Die Mobilfunkbetreiber Vodafone und Telefónica prüfen derzeit die Zusammenlegung ihrer Netze. Das berichtet die spanische Tageszeitung Expansion. Die Kooperation soll sich über mehrere Länder Europas erstrecken.
Die Telekomkonzerne Vodafone und Telefonica prüfen derzeit die Möglichkeiten des Zusammenschlusses ihrer Mobilfunknetze. Das berichtet die spanische Zeitschrift Expansion (Dienstagsausgabe), ohne Quellen zu nennen. Beide Unternehmen wollen die Kosten reduzieren, um die rückläufigen Einnahmen wieder aufzufangen. Vorläufige Planungen sehen eine eventuelle Zusammenarbeit in Spanien, Großbritannien, Irland, Deutschland, Italien und Tschechien vor.

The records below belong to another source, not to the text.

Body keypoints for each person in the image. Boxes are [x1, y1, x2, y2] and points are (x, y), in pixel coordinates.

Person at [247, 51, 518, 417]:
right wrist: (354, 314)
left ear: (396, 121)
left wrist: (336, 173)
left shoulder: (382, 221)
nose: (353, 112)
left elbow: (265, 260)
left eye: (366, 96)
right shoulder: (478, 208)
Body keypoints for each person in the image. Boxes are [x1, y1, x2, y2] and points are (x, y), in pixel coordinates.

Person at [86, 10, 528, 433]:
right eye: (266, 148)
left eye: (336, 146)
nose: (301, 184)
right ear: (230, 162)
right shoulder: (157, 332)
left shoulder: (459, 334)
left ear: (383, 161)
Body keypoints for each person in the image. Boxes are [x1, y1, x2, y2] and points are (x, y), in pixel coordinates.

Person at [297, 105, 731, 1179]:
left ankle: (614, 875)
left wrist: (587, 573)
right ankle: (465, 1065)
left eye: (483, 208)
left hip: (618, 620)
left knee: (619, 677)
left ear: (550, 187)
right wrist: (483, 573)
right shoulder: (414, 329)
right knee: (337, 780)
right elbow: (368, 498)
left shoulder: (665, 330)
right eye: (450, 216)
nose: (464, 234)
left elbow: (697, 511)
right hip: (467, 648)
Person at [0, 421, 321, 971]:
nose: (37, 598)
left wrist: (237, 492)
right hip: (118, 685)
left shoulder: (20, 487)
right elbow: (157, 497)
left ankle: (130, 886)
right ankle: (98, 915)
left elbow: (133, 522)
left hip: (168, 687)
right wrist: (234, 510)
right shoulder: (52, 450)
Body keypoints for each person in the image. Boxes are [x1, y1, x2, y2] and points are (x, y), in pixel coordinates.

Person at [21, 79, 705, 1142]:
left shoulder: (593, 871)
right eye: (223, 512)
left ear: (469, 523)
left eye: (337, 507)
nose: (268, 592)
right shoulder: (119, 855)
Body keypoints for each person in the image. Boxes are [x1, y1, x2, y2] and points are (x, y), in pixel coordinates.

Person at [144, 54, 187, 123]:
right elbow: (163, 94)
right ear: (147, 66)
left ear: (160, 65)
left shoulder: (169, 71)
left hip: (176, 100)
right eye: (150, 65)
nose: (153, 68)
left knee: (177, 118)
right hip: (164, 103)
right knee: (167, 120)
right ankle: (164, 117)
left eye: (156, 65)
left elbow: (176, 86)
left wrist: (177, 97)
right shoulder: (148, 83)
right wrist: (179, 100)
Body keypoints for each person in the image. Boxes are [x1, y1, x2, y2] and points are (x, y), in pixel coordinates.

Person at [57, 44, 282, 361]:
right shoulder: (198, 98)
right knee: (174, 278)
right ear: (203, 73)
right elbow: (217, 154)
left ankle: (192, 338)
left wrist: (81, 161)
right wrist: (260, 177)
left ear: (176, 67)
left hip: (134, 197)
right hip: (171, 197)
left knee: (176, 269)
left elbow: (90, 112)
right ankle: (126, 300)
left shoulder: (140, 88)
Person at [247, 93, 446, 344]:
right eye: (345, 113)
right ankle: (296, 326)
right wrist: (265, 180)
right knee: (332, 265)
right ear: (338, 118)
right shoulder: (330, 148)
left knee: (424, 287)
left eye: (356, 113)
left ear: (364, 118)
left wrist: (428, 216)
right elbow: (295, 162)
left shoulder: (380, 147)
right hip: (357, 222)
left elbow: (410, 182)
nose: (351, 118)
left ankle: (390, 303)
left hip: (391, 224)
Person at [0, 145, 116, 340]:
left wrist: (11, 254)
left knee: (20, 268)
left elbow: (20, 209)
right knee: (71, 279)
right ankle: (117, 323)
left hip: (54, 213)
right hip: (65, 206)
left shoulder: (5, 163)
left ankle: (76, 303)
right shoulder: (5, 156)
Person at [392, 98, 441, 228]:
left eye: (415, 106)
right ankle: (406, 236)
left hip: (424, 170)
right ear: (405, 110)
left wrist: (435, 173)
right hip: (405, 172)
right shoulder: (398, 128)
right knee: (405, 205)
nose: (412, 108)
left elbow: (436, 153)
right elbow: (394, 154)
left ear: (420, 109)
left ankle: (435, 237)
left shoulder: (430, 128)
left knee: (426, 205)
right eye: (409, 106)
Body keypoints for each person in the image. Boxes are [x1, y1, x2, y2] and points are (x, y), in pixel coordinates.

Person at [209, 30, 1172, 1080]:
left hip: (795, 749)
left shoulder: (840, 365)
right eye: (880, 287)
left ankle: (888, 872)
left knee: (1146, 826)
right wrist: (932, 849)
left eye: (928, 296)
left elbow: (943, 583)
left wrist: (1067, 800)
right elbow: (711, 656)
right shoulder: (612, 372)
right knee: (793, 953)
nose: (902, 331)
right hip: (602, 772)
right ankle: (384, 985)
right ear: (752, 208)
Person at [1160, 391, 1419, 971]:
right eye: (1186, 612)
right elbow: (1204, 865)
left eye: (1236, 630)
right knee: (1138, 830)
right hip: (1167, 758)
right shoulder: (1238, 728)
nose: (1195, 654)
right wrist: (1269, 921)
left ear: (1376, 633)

In Großbritannien sollen die Gespräche über eine Netzkooperation zwischen Vodafone und der britischen Telefónica-Tochter O2 bereits weit fortgeschritten sein. Das berichtete die britische Tageszeitung The Guardian in der vergangenen Woche. Mit der Bekanntgabe werde in den nächsten Wochen gerechnet, allerdings müssen die britischen Wettbewerbshüter dem Zusammenschluss noch zustimmen. Vodafone arbeitet in Grossbritannien bereits mit Orange zusammen, dem Tochterunternehmen von France Telecom.
Ein Zusammenschluss der Mobilfunknetze würde die Netzbetreiber finanziell enorm entlasten. Sie müssten so nicht länger parallele Netze aufbauen, sondern könnten einfach die benötigte Bandbreite kaufen. Doch wenn alle Mobilfunkanbieter den Aufbau und Betrieb ihrer Netze an den selben Netzausrüster auslagern, gleicht sich im schlimmsten Fall die Qualität nach unten an. Denn beim Faktor Erreichbarkeit oder bei der Sprachqualität wäre Vodafone dann genauso gut oder schlecht wie O2. Der Wettbewerb würde nur noch über den Preis geführt.
wann planen die ossis zusammenlegung von hirn und kopf?
Die Netze werden halt nicht weiter ausgebaut und wenn dann nur in den Städten
(höhere Datenrate) wo es sich lohnt. Wer jetzt auf dem Land ne schlechte
Versorgung hat muß halt damit Leben. Die Netzbetreiber sind ja kein Sozialamt
und der Merkel (macht nix) ist das so was von egal..
areamobile kommentare sind echt das beste
@Peter K.
Eigentlich gibt es in Deutschland keine reinen D und E-Netz
Betreiber mehr, die Netzbetreiber haben die Frequenzen-Pakete untereinander
getauscht.
Die einen Frequenzbereiche haben mit ihren unterschiedlichen
Wellenlängen halt vorteile im Land und die anderen in eher verbauten
Gebieten.
Meine Sorge ist eher dadrin, das somit vielleicht einzelne
Funkzellen schneller überlastet sind, wenn das Netz ausgedünnt wird.
Es geht ja darum die Netze besser auszunutzen z.B. im ländlichen Bereich. Wo der
eine ein schwaches Netz hat wird das einbuchen halt von dem anderen Netz
übernommen. Roaming im Inland wie bei o2 und D1 Netz.
.......deine zusammenlegung von geistiger rafinesse und sachlicher artikulation ist wohl keine gabe deiner minderen intelligenz !!!